--- EXTRAIT À LIRE ---
+ + + +

D'un point de vue techno-économique, 1870-2010, c'était l'âge du laboratoire de recherche industrielle et de la corporation bureaucratique. C'était aussi l'âge de la mondialisation, du transport maritime et ferroviaire bon marché qui a détruit la distance comme facteur de coût, et des liens de communication qui nous ont permis de parler à travers le monde en temps réel.

Le laboratoire de recherche, la corporation et la mondialisation ont alimenté la vague de découverte, d'invention, d'innovation, de déploiement et d'intégration économique mondiale qui a tellement augmenté notre indice. En 1870, le salaire quotidien d'un ouvrier non qualifié à Londres lui permettait d'acheter environ 5000 calories de pain. Aujourd'hui, il lui permettrait d'acheter 2,4 millions de calories de blé, presque cinq cents fois plus qu'en 1870.

+ + + +

--- MATÉRIEL FOURNI ---

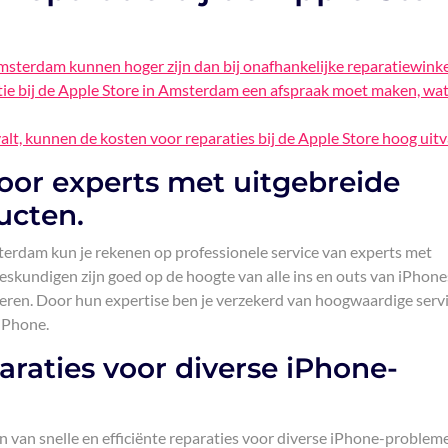
Amsterdam kunnen hoger zijn dan bij onafhankelijke reparatiewinke
atie bij de Apple Store in Amsterdam een afspraak moet maken, wat
alt, kunnen de kosten voor reparaties bij de Apple Store hoog uitv
door experts met uitgebreide
ucten.
sterdam kun je rekenen op professionele service van experts met
skundigen zijn goed op de hoogte van alle ins en outs van iPhone
oeren. Door hun expertise ben je verzekerd van hoogwaardige serv
 iPhone.
paraties voor diverse iPhone-
n van snelle en efficiënte reparaties voor diverse iPhone-problem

+ + + +

--- CONSIGNE ---
Recopiez intégralement l'extrait consacré à la période 1870-2010, sans rien y modifier. Seul l'extrait doit servir de référence.

--- CORRIGÉ DÉTAILLÉ ---
D'un point de vue techno-économique, 1870-2010, c'était l'âge du laboratoire de recherche industrielle et de la corporation bureaucratique. C'était aussi l'âge de la mondialisation, du transport maritime et ferroviaire bon marché qui a détruit la distance comme facteur de coût, et des liens de communication qui nous ont permis de parler à travers le monde en temps réel.

Le laboratoire de recherche, la corporation et la mondialisation ont alimenté la vague de découverte, d'invention, d'innovation, de déploiement et d'intégration économique mondiale qui a tellement augmenté notre indice. En 1870, le salaire quotidien d'un ouvrier non qualifié à Londres lui permettait d'acheter environ 5000 calories de pain. Aujourd'hui, il lui permettrait d'acheter 2,4 millions de calories de blé, presque cinq cents fois plus qu'en 1870.